I would like to wish all my readers a very Merry Christmas and a Happy New Year. May you and your spirits be refreshed by the closeness of friends, the comfort of home, the feeling of togetherness. Let this festive season end the current difficult year on a cheerful note and reflections on what has passed prepare the way for a fresh and bright year to come for all of us. At Christmas, let us be thankful for what we have but also remember those that are not so fortunate, those that have lost so much that we take for granted. As we celebrate, all of us in our own way, the Birth of Christ, let us not forget that the narrative at the heart of this festival continues with the Holy Family's
flight to Egypt to escape a murderous wicked regime.
I have just come from a traditional Polish Christmas Eve family celebration. Around the table were some 25 people but next to me was the traditional empty plate and chair for the 'unexpected guest'. It is an old Polish tradition. How bitter to sit there and look at that plate in one of the countries - ostensibly so self-righteously 'Christian' - that rejects refugees and whose Church recently organized prayer meetings with
rosaries at the borders to keep them out.
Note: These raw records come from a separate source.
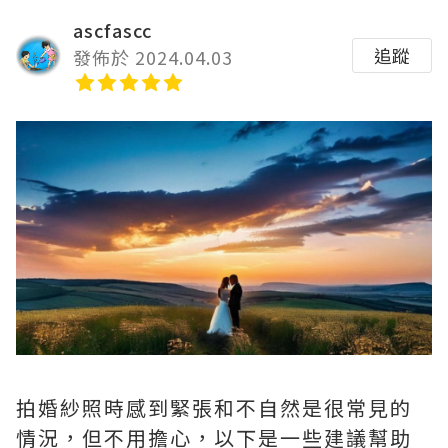
ascfascc
追蹤
發佈於 2024.04.03
拍婚紗照時感到緊張和不自然是很常見的
情況，但不用擔心，以下是一些建議幫助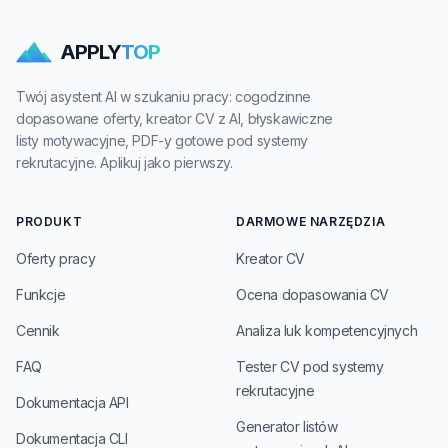
APPLY
TOP
Twój asystent AI w szukaniu pracy: cogodzinne
dopasowane oferty, kreator CV z AI, błyskawiczne
listy motywacyjne, PDF-y gotowe pod systemy
rekrutacyjne. Aplikuj jako pierwszy.
PRODUKT
DARMOWE NARZĘDZIA
Oferty pracy
Kreator CV
Funkcje
Ocena dopasowania CV
Cennik
Analiza luk kompetencyjnych
FAQ
Tester CV pod systemy
rekrutacyjne
Dokumentacja API
Generator listów
Dokumentacja CLI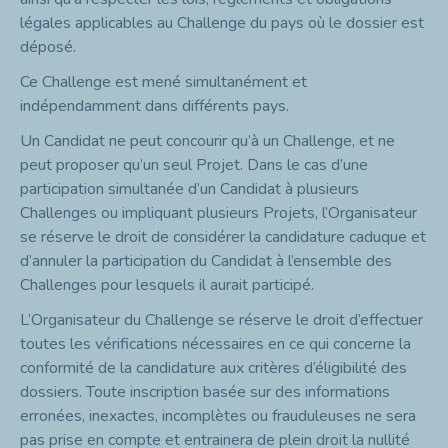
légales applicables au Challenge du pays où le dossier est
déposé.
Ce Challenge est mené simultanément et
indépendamment dans différents pays.
Un Candidat ne peut concourir qu’à un Challenge, et ne
peut proposer qu’un seul Projet. Dans le cas d’une
participation simultanée d’un Candidat à plusieurs
Challenges ou impliquant plusieurs Projets, l’Organisateur
se réserve le droit de considérer la candidature caduque et
d’annuler la participation du Candidat à l’ensemble des
Challenges pour lesquels il aurait participé.
L’Organisateur du Challenge se réserve le droit d’effectuer
toutes les vérifications nécessaires en ce qui concerne la
conformité de la candidature aux critères d’éligibilité des
dossiers. Toute inscription basée sur des informations
erronées, inexactes, incomplètes ou frauduleuses ne sera
pas prise en compte et entrainera de plein droit la nullité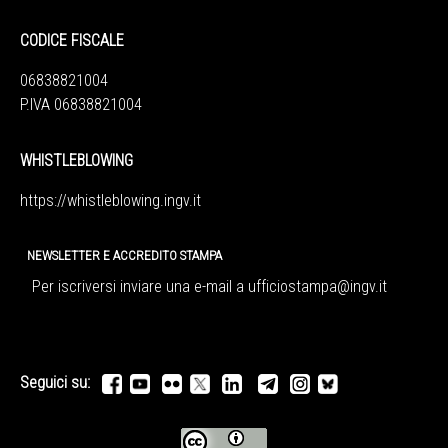
CODICE FISCALE
06838821004
P.IVA 06838821004
WHISTLEBLOWING
https://whistleblowing.ingv.
it
NEWSLETTER E ACCREDITO STAMPA
Per iscriversi inviare una e-mail a
ufficiostampa@ingv.it
Seguici su: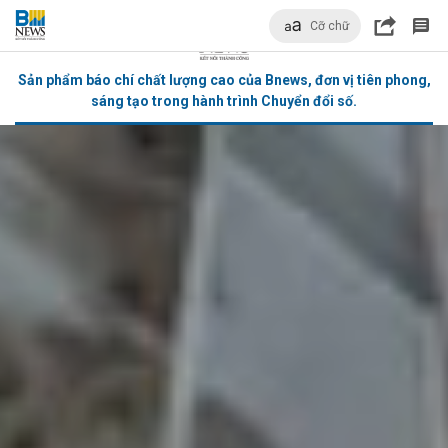
Cỡ chữ
Sản phẩm báo chí chất lượng cao của Bnews, đơn vị tiên phong,
sáng tạo trong hành trình Chuyển đổi số.
bình luận
Hủy
G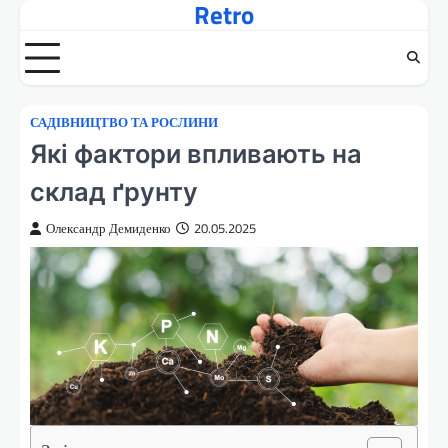
Retro
Перейти
до
вмісту
САДІВНИЦТВО ТА РОСЛИНИ
Які фактори впливають на
склад ґрунту
Олександр Демиденко
20.05.2025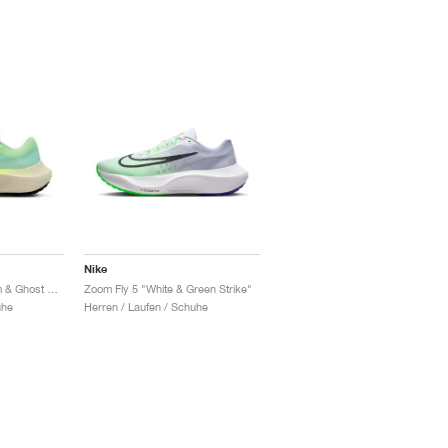
Nike
Zoom Fly 5 "Mint Foam & Ghost Green"
Zoom Fly 5 "White & Green Strike"
uhe
Herren / Laufen / Schuhe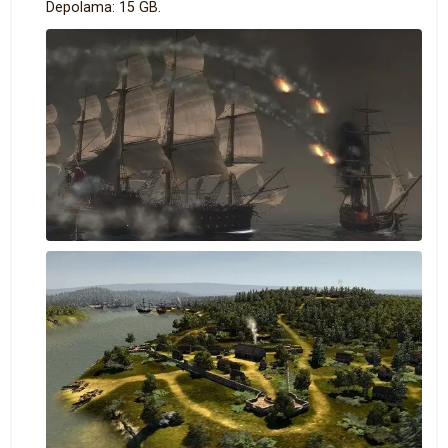
Depolama: 15 GB.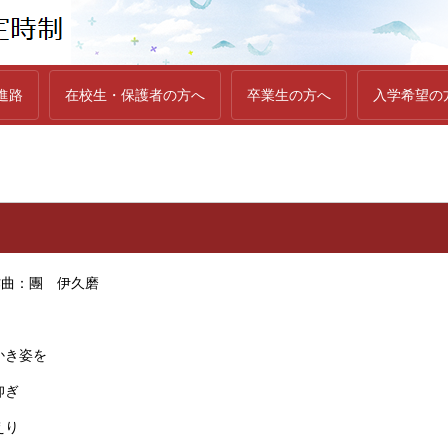
進路
在校生・保護者の方へ
卒業生の方へ
入学希望の
作曲：團 伊久磨
かき姿を
仰ぎ
えり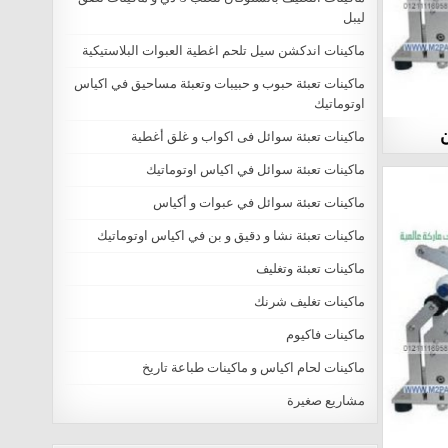
ليبل
ماكينات اندكشن سيل تلحم اغطية العبوات البلاستيكية
ماكينات تعبئة حبوب و حبيبات وتعبئة مساحيق في اكياس
اوتوماتيك
ن
ماكينات تعبئة سوائل فى اكواب و غلق أغطية
ماكينات تعبئة سوائل في اكياس اوتوماتيك
ماكينات تعبئة سوائل في عبوات و أكياس
ماكينات تعبئة نشا و دقيق و بن في اكياس اوتوماتيك
ماكينات تعبئة وتغليف
ماكينات تغليف شرنك
ماكينات فاكيوم
ماكينات لحام اكياس و ماكينات طباعة تاريخ
مشاريع صغيرة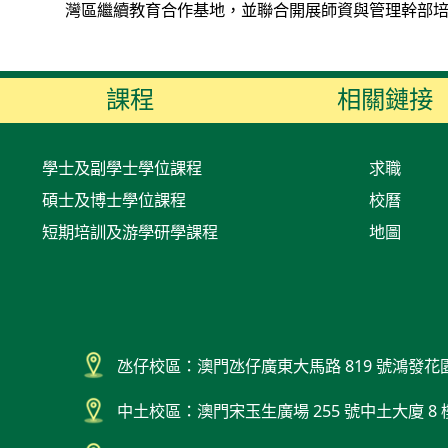
灣區繼續教育合作基地，並聯合開展師資與管理幹部
課程
相關鏈接
學士及副學士學位課程
求職
碩士及博士學位課程
校曆
短期培訓及游學研學課程
地圖
氹仔校區：澳門氹仔廣東大馬路 819 號鴻發花
中土校區：澳門宋玉生廣場 255 號中土大廈 8 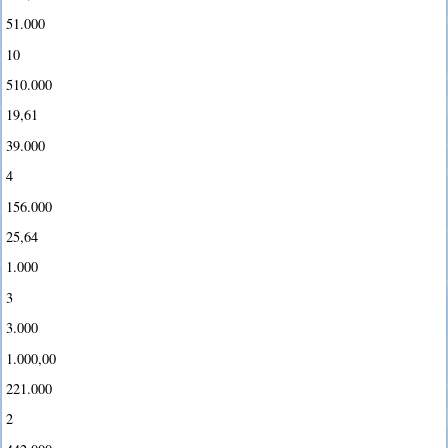
51.000
10
510.000
19,61
39.000
4
156.000
25,64
1.000
3
3.000
1.000,00
221.000
2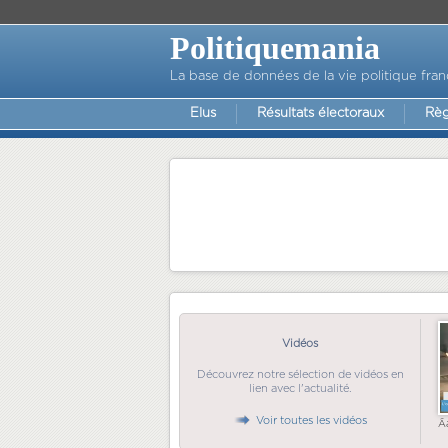
Politiquemania
La base de données de la vie politique fran
Elus
Résultats électoraux
Règ
Vidéos
Découvrez notre sélection de vidéos en
lien avec l'actualité.
Voir toutes les vidéos
Ã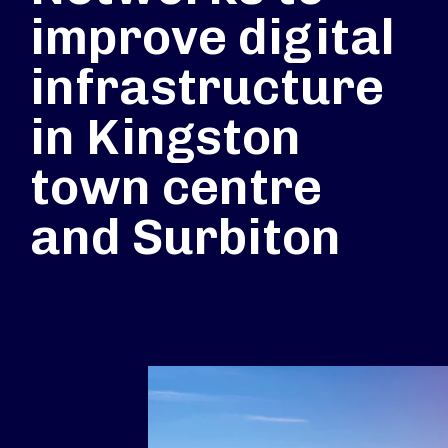
improve digital
infrastructure
in Kingston
town centre
and Surbiton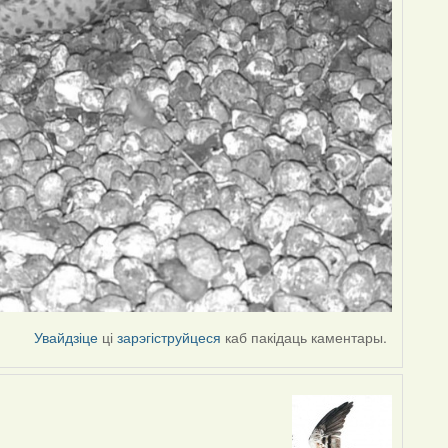
Увайдзіце
ці
зарэгіструйцеся
каб пакідаць каментары.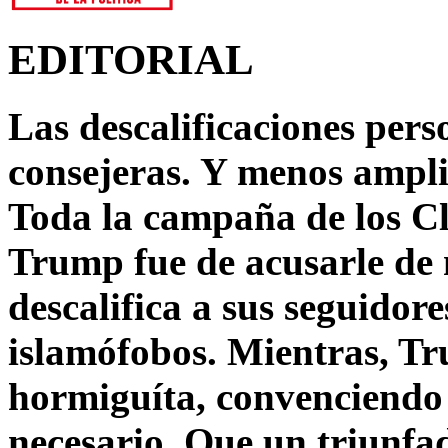
EDITORIAL
Las descalificaciones pers
consejeras. Y menos ampli
Toda la campaña de los C
Trump fue de acusarle de 
descalifica a sus seguido
islamófobos. Mientras, T
hormiguíta, convenciendo 
necesario. Que un triunfa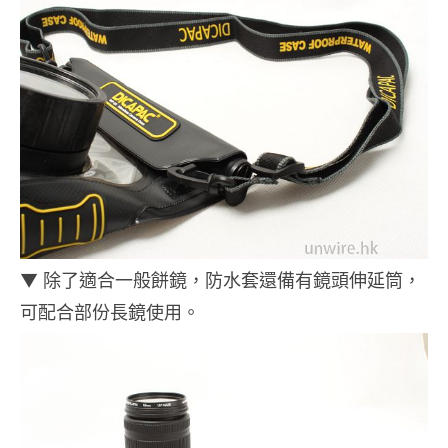
▼ 除了適合一般餅鏡，防水套還備有鏡頭伸延筒，
可配合部份長鏡使用。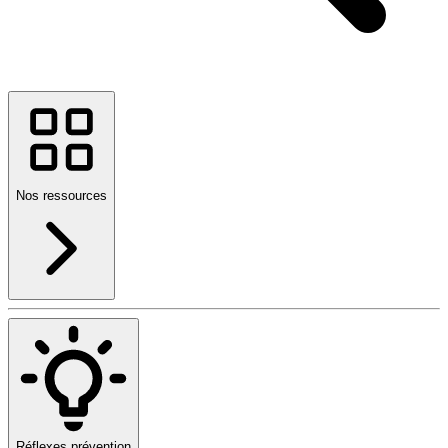
Nos ressources
Réflexes prévention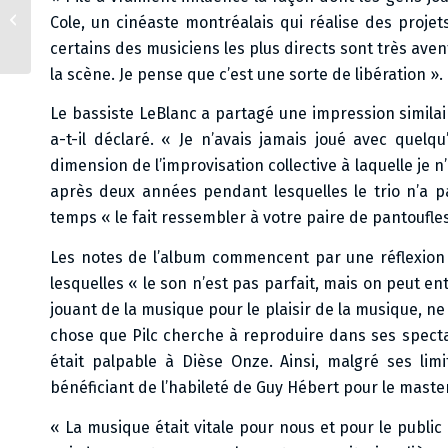
Live à Dièse Onze,
Cole, un cinéaste montréalais qui réalise des proje
Montréal
certains des musiciens les plus directs sont très avent
la scène. Je pense que c’est une sorte de libération ».
Le bassiste LeBlanc a partagé une impression similai
a-t-il déclaré. « Je n’avais jamais joué avec quelq
dimension de l’improvisation collective à laquelle je 
après deux années pendant lesquelles le trio n’a 
temps « le fait ressembler à votre paire de pantoufl
Les notes de l’album commencent par une réflexion d
lesquelles « le son n’est pas parfait, mais on peut e
jouant de la musique pour le plaisir de la musique, ne
chose que Pilc cherche à reproduire dans ses spectacl
était palpable à Dièse Onze. Ainsi, malgré ses lim
bénéficiant de l’habileté de Guy Hébert pour le maste
« La musique était vitale pour nous et pour le public 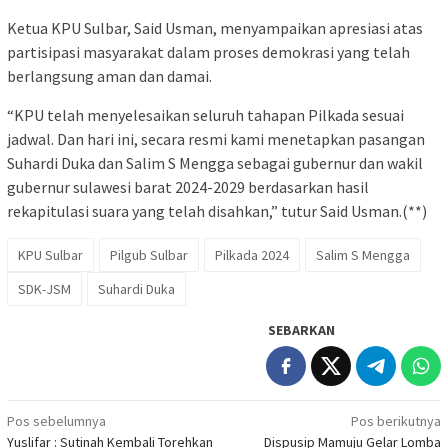
Ketua KPU Sulbar, Said Usman, menyampaikan apresiasi atas
partisipasi masyarakat dalam proses demokrasi yang telah
berlangsung aman dan damai.
“KPU telah menyelesaikan seluruh tahapan Pilkada sesuai
jadwal. Dan hari ini, secara resmi kami menetapkan pasangan
Suhardi Duka dan Salim S Mengga sebagai gubernur dan wakil
gubernur sulawesi barat 2024-2029 berdasarkan hasil
rekapitulasi suara yang telah disahkan,” tutur Said Usman.(**)
KPU Sulbar
Pilgub Sulbar
Pilkada 2024
Salim S Mengga
SDK-JSM
Suhardi Duka
SEBARKAN
Navigasi
Pos sebelumnya
Pos berikutnya
Yuslifar : Sutinah Kembali Torehkan
Dispusip Mamuju Gelar Lomba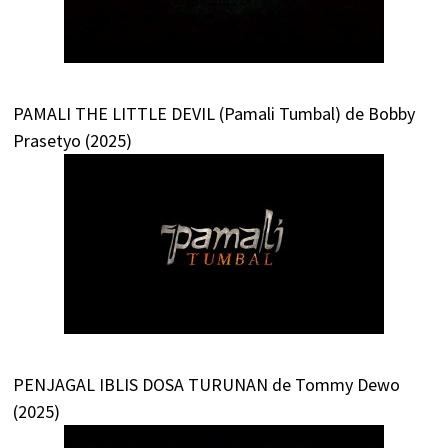
PAMALI THE LITTLE DEVIL (Pamali Tumbal) de Bobby
Prasetyo (2025)
PENJAGAL IBLIS DOSA TURUNAN de Tommy Dewo
(2025)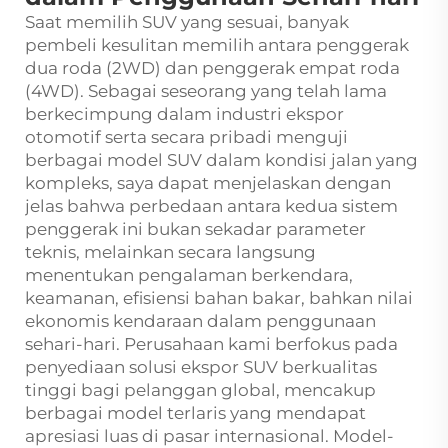
Saat memilih SUV yang sesuai, banyak
pembeli kesulitan memilih antara penggerak
dua roda (2WD) dan penggerak empat roda
(4WD). Sebagai seseorang yang telah lama
berkecimpung dalam industri ekspor
otomotif serta secara pribadi menguji
berbagai model SUV dalam kondisi jalan yang
kompleks, saya dapat menjelaskan dengan
jelas bahwa perbedaan antara kedua sistem
penggerak ini bukan sekadar parameter
teknis, melainkan secara langsung
menentukan pengalaman berkendara,
keamanan, efisiensi bahan bakar, bahkan nilai
ekonomis kendaraan dalam penggunaan
sehari-hari. Perusahaan kami berfokus pada
penyediaan solusi ekspor SUV berkualitas
tinggi bagi pelanggan global, mencakup
berbagai model terlaris yang mendapat
apresiasi luas di pasar internasional. Model-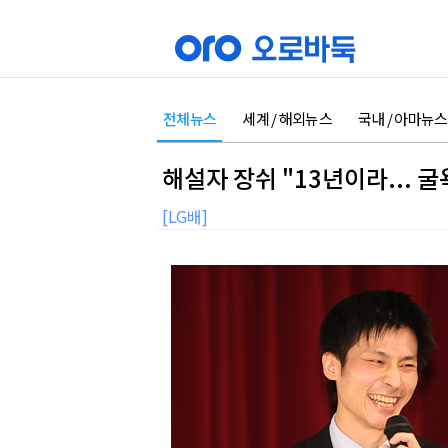
전체뉴스
세계 / 해외뉴스
국내 / 아마뉴스
해설자 장쉬 "13년이라... 
[LG배]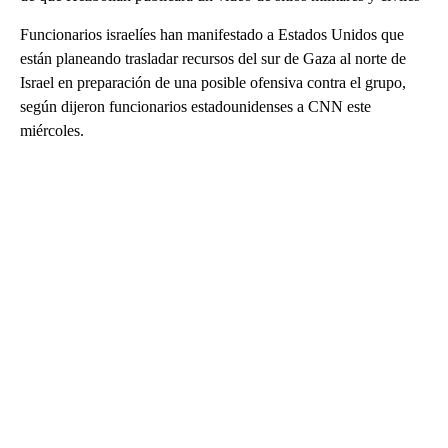
Funcionarios israelíes han manifestado a Estados Unidos que
están planeando trasladar recursos del sur de Gaza al norte de
Israel en preparación de una posible ofensiva contra el grupo,
según dijeron funcionarios estadounidenses a CNN este
miércoles.
A
D
V
E
R
TI
S
E
M
E
N
T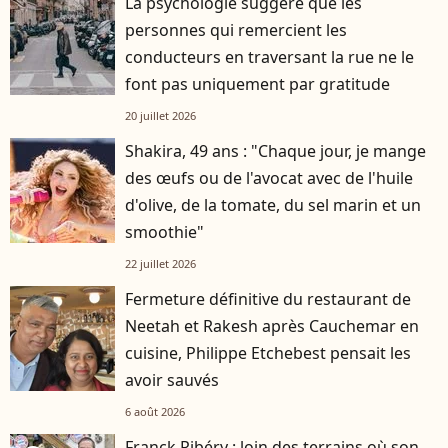
La psychologie suggère que les
personnes qui remercient les
conducteurs en traversant la rue ne le
font pas uniquement par gratitude
20 juillet 2026
Shakira, 49 ans : "Chaque jour, je mange
des œufs ou de l'avocat avec de l'huile
d'olive, de la tomate, du sel marin et un
smoothie"
22 juillet 2026
Fermeture définitive du restaurant de
Neetah et Rakesh après Cauchemar en
cuisine, Philippe Etchebest pensait les
avoir sauvés
6 août 2026
Franck Ribéry : loin des terrains où son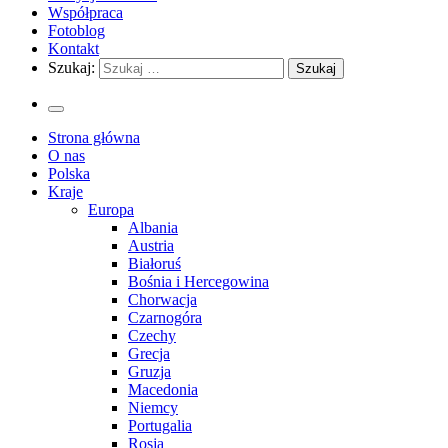
Współpraca
Fotoblog
Kontakt
Szukaj:
Strona główna
O nas
Polska
Kraje
Europa
Albania
Austria
Białoruś
Bośnia i Hercegowina
Chorwacja
Czarnogóra
Czechy
Grecja
Gruzja
Macedonia
Niemcy
Portugalia
Rosja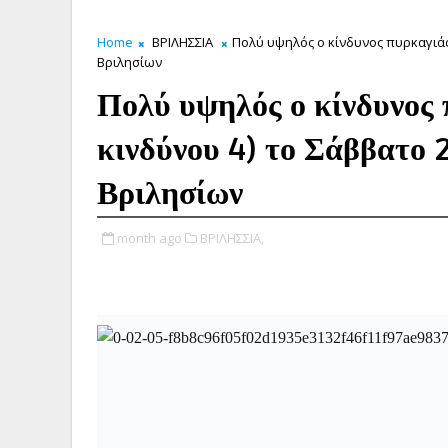
Home
ΒΡΙΛΗΣΣΙΑ
Πολύ υψηλός ο κίνδυνος πυρκαγιάς
Βριλησίων
Πολύ υψηλός ο κίνδυνος 
κινδύνου 4) το Σάββατο
Βριλησίων
month ago
ΒΡΙΛΗΣΣΙΑ,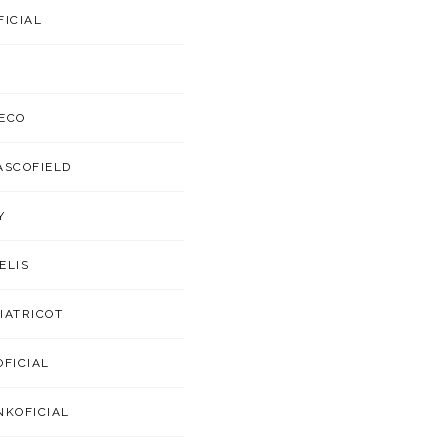
FICIAL
ECO
ASCOFIELD
Y
ELIS
IATRICOT
OFICIAL
NKOFICIAL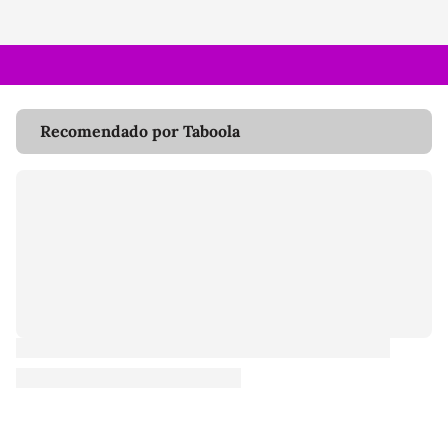
Recomendado por Taboola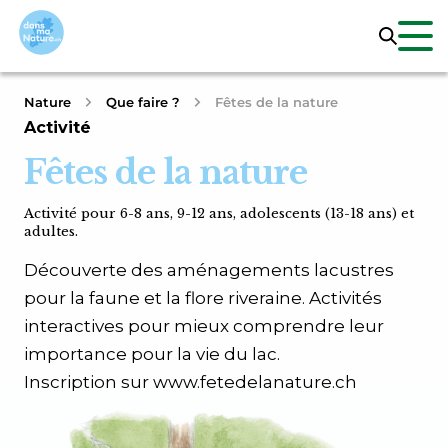
Nature
Que faire ?
Fêtes de la nature
Activité
Fêtes de la nature
Activité pour 6-8 ans, 9-12 ans, adolescents (13-18 ans) et
adultes.
Découverte des aménagements lacustres
pour la faune et la flore riveraine. Activités
interactives pour mieux comprendre leur
importance pour la vie du lac.
Inscription sur www.fetedelanature.ch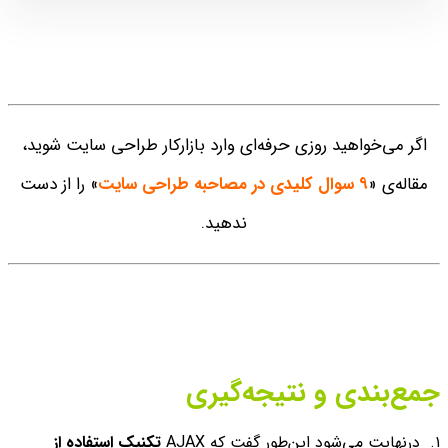
اگر می‌خواهید روزی حرفه‌ای وارد بازارکار طراحی سایت شوید،
مقاله‌ی «
۹ سوال کلیدی در مصاحبه‌ طراحی سایت
» را از دست
ندهید.
جمع‌بندی و نتیجه‌گیری
۱. درنهایت می‌شود این‌طور گفت که AJAX
تکنیک استفاده از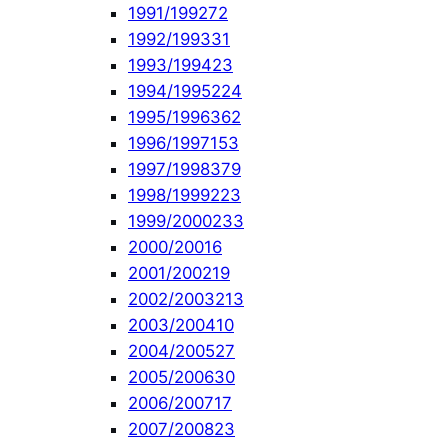
1991/1992
72
1992/1993
31
1993/1994
23
1994/1995
224
1995/1996
362
1996/1997
153
1997/1998
379
1998/1999
223
1999/2000
233
2000/2001
6
2001/2002
19
2002/2003
213
2003/2004
10
2004/2005
27
2005/2006
30
2006/2007
17
2007/2008
23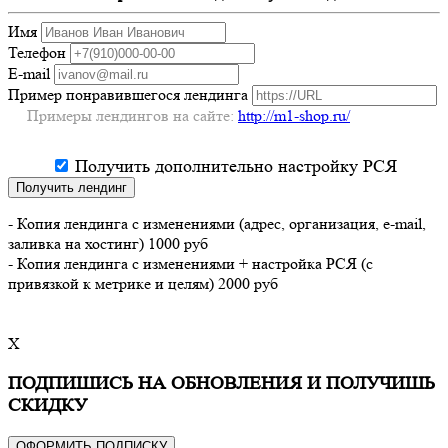
Имя
Телефон
E-mail
Пример понравившегося лендинга
Примеры лендингов на сайте:
http://m1-shop.ru/
Получить дополнительно настройку РСЯ
Получить лендинг
- Копия лендинга с изменениями (адрес, организация, e-mail,
заливка на хостинг) 1000 руб
- Копия лендинга с изменениями + настройка РСЯ (с
привязкой к метрике и целям) 2000 руб
X
ПОДПИШИСЬ НА ОБНОВЛЕНИЯ И ПОЛУЧИШЬ
СКИДКУ
ОФОРМИТЬ ПОДПИСКУ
Such attitudes fly straight in the face of the teachings of the authentic Church (
Matthew 25: 31 to 46;
James 2:14-17).
At this time, when we settle down with our families in the peace of our homes to celebrate the birth of Jesus, let us not block from our minds that all over the world are people, families, whose lives have been torn apart by tragedy and who are forced to try and seek to rebuild them elsewhere. Yet, precisely at this time, others are planning walls to exclude these people.
Let us have the strength of mind to recognize that these walls are an expression of our own insecurities, they reflect a lack of faith. They embody a fear that our own value systems no longer have the vitality to accommodate and resist influences from those of 'Others'. Building exclusive walls, physical and mental, we seek to enforce an 'end of history', rather than embrace the future.
Let us have the faith to see the true message of the hackneyed Christmas trope 'goodwill to all men', the global realities behind it, but also the responsibilities and moral imperative flowing from it. And in the coming New Year, and those to come, apply them.